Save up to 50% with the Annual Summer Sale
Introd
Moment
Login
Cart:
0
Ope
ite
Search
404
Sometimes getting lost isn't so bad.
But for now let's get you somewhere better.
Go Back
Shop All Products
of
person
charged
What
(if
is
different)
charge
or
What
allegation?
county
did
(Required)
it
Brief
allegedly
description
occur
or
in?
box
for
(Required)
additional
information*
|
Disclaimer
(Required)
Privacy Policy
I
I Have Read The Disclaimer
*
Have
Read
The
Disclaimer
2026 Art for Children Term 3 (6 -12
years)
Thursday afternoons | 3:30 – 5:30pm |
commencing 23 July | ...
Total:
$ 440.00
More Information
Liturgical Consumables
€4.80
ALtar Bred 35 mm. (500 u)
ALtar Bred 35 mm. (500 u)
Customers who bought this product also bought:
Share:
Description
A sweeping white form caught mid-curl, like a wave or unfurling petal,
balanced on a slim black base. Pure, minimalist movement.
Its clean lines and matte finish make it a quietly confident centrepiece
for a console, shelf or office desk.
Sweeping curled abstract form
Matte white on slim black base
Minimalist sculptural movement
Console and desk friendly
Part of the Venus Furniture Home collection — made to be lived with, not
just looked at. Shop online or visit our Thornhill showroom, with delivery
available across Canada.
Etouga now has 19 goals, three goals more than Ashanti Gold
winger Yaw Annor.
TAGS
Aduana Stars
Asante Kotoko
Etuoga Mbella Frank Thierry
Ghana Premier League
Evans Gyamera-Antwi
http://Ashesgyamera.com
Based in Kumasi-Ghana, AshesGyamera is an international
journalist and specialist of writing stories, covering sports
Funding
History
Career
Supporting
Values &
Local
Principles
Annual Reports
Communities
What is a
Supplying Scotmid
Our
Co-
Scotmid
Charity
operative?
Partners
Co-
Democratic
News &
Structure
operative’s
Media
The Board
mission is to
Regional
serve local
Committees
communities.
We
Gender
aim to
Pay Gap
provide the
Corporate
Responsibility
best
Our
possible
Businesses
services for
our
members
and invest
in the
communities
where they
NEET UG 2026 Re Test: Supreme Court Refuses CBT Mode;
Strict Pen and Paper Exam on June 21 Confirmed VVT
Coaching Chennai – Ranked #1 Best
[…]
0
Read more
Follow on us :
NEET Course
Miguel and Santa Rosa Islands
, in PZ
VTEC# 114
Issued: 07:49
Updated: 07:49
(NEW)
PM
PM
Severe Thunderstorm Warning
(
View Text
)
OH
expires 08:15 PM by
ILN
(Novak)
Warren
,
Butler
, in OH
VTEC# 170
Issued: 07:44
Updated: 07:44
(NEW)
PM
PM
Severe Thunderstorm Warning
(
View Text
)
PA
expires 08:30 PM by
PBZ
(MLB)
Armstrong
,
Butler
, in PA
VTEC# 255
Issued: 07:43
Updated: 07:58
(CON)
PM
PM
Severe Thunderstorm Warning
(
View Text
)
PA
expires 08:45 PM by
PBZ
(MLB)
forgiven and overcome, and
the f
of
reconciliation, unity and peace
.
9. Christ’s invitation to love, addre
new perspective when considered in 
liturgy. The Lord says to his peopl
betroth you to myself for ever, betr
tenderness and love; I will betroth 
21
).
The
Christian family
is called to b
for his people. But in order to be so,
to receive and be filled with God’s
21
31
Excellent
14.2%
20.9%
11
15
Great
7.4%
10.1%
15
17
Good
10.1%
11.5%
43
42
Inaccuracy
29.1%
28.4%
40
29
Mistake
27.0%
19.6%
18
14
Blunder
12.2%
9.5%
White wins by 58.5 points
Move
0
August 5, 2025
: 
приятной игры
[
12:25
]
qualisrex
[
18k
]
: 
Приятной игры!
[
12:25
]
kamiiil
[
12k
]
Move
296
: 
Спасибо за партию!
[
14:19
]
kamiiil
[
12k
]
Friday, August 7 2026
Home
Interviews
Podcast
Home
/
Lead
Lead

--------------------

__TASK DIRECTIONS__:
Update the listing so that "Thornhill showroom" reads "Toronto showroom", and write out all of its lines again with nothing else altered.

__ANSWER AREA__:
Save up to 50% with the Annual Summer Sale
Introd
Moment
Login
Cart:
0
Ope
ite
Search
404
Sometimes getting lost isn't so bad.
But for now let's get you somewhere better.
Go Back
Shop All Products
of
person
charged
What
(if
is
different)
charge
or
What
allegation?
county
did
(Required)
it
Brief
allegedly
description
occur
or
in?
box
for
(Required)
additional
information*
|
Disclaimer
(Required)
Privacy Policy
I
I Have Read The Disclaimer
*
Have
Read
The
Disclaimer
2026 Art for Children Term 3 (6 -12
years)
Thursday afternoons | 3:30 – 5:30pm |
commencing 23 July | ...
Total:
$ 440.00
More Information
Liturgical Consumables
€4.80
ALtar Bred 35 mm. (500 u)
ALtar Bred 35 mm. (500 u)
Customers who bought this product also bought:
Share:
Description
A sweeping white form caught mid-curl, like a wave or unfurling petal,
balanced on a slim black base. Pure, minimalist movement.
Its clean lines and matte finish make it a quietly confident centrepiece
for a console, shelf or office desk.
Sweeping curled abstract form
Matte white on slim black base
Minimalist sculptural movement
Console and desk friendly
Part of the Venus Furniture Home collection — made to be lived with, not
just looked at. Shop online or visit our Toronto showroom, with delivery
available across Canada.
Etouga now has 19 goals, three goals more than Ashanti Gold
winger Yaw Annor.
TAGS
Aduana Stars
Asante Kotoko
Etuoga Mbella Frank Thierry
Ghana Premier League
Evans Gyamera-Antwi
http://Ashesgyamera.com
Based in Kumasi-Ghana, AshesGyamera is an international
journalist and specialist of writing stories, covering sports
Funding
History
Career
Supporting
Values &
Local
Principles
Annual Reports
Communities
What is a
Supplying Scotmid
Our
Co-
Scotmid
Charity
operative?
Partners
Co-
Democratic
News &
Structure
operative’s
Media
The Board
mission is to
Regional
serve local
Committees
communities.
We
Gender
aim to
Pay Gap
provide the
Corporate
Responsibility
best
Our
possible
Businesses
services for
our
members
and invest
in the
communities
where they
NEET UG 2026 Re Test: Supreme Court Refuses CBT Mode;
Strict Pen and Paper Exam on June 21 Confirmed VVT
Coaching Chennai – Ranked #1 Best
[…]
0
Read more
Follow on us :
NEET Course
Miguel and Santa Rosa Islands
, in PZ
VTEC# 114
Issued: 07:49
Updated: 07:49
(NEW)
PM
PM
Severe Thunderstorm Warning
(
View Text
)
OH
expires 08:15 PM by
ILN
(Novak)
Warren
,
Butler
, in OH
VTEC# 170
Issued: 07:44
Updated: 07:44
(NEW)
PM
PM
Severe Thunderstorm Warning
(
View Text
)
PA
expires 08:30 PM by
PBZ
(MLB)
Armstrong
,
Butler
, in PA
VTEC# 255
Issued: 07:43
Updated: 07:58
(CON)
PM
PM
Severe Thunderstorm Warning
(
View Text
)
PA
expires 08:45 PM by
PBZ
(MLB)
forgiven and overcome, and
the f
of
reconciliation, unity and peace
.
9. Christ’s invitation to love, addre
new perspective when considered in 
liturgy. The Lord says to his peopl
betroth you to myself for ever, betr
tenderness and love; I will betroth 
21
).
The
Christian family
is called to b
for his people. But in order to be so,
to receive and be filled with God’s
21
31
Excellent
14.2%
20.9%
11
15
Great
7.4%
10.1%
15
17
Good
10.1%
11.5%
43
42
Inaccuracy
29.1%
28.4%
40
29
Mistake
27.0%
19.6%
18
14
Blunder
12.2%
9.5%
White wins by 58.5 points
Move
0
August 5, 2025
: 
приятной игры
[
12:25
]
qualisrex
[
18k
]
: 
Приятной игры!
[
12:25
]
kamiiil
[
12k
]
Move
296
: 
Спасибо за партию!
[
14:19
]
kamiiil
[
12k
]
Friday, August 7 2026
Home
Interviews
Podcast
Home
/
Lead
Lead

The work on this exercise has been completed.